* _ACTIVITY_
In the entries below, repeat word for word the lines from the one with "7 datos curiosos de la autora Isabel" to the one with "Allende, quien era…", including both of those lines.

Stored data entries
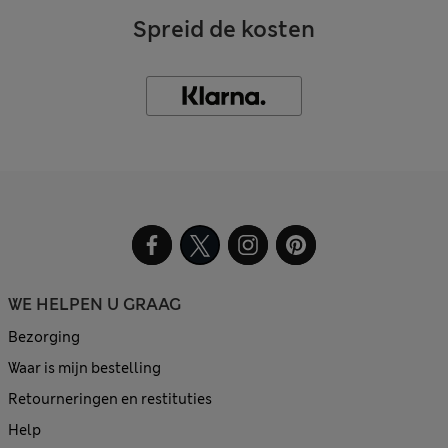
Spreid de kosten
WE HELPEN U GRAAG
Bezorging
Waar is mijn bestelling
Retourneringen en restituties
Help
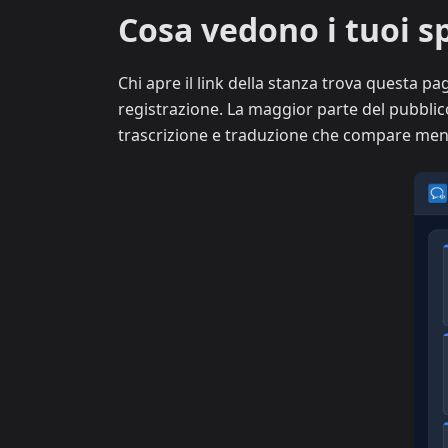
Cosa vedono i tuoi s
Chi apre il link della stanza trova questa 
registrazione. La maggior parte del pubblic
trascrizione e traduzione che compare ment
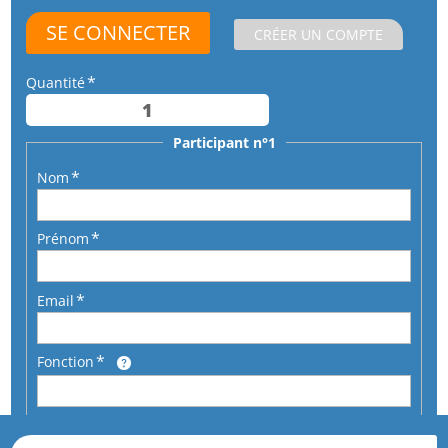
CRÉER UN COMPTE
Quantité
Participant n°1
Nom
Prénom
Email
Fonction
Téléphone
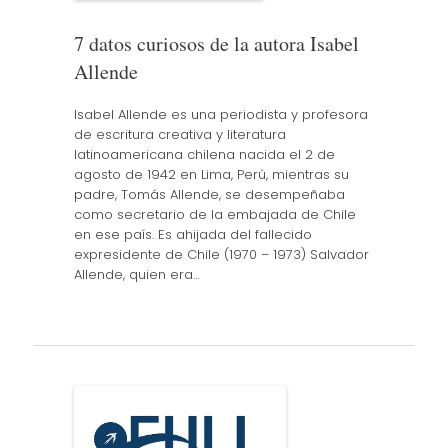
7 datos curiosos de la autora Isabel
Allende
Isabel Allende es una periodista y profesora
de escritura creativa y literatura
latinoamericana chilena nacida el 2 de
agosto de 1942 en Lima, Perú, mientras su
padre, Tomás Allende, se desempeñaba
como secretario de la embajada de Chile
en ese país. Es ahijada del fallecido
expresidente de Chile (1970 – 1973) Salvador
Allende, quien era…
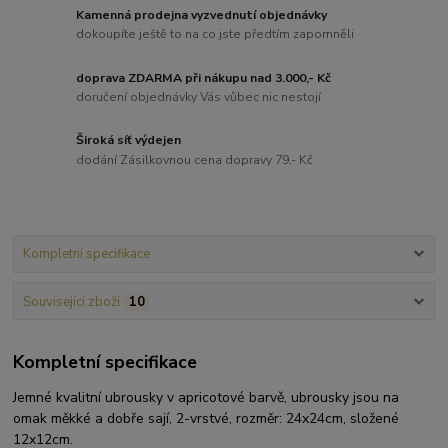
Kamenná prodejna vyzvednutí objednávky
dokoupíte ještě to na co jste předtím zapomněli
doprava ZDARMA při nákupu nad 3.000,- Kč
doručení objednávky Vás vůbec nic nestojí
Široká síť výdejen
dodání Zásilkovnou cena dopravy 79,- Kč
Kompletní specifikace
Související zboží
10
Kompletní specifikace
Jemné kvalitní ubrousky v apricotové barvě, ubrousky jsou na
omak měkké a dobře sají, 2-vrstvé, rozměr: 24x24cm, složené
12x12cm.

==

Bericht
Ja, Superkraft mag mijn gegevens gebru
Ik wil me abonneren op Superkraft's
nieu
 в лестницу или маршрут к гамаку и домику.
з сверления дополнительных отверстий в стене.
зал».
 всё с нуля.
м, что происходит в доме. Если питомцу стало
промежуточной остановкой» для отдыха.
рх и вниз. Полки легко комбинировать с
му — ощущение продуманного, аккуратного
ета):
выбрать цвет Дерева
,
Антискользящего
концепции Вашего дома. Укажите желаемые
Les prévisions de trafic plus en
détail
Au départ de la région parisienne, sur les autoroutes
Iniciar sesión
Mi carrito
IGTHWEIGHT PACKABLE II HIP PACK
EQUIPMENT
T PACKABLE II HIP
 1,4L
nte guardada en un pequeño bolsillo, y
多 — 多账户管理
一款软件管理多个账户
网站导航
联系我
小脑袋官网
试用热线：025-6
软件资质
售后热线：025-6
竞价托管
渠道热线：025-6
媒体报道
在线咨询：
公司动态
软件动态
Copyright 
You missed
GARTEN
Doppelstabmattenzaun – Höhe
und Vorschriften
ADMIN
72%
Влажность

* _WRITTEN RESPONSE_
7 datos curiosos de la autora Isabel
Allende
Isabel Allende es una periodista y profesora
de escritura creativa y literatura
latinoamericana chilena nacida el 2 de
agosto de 1942 en Lima, Perú, mientras su
padre, Tomás Allende, se desempeñaba
como secretario de la embajada de Chile
en ese país. Es ahijada del fallecido
expresidente de Chile (1970 – 1973) Salvador
Allende, quien era…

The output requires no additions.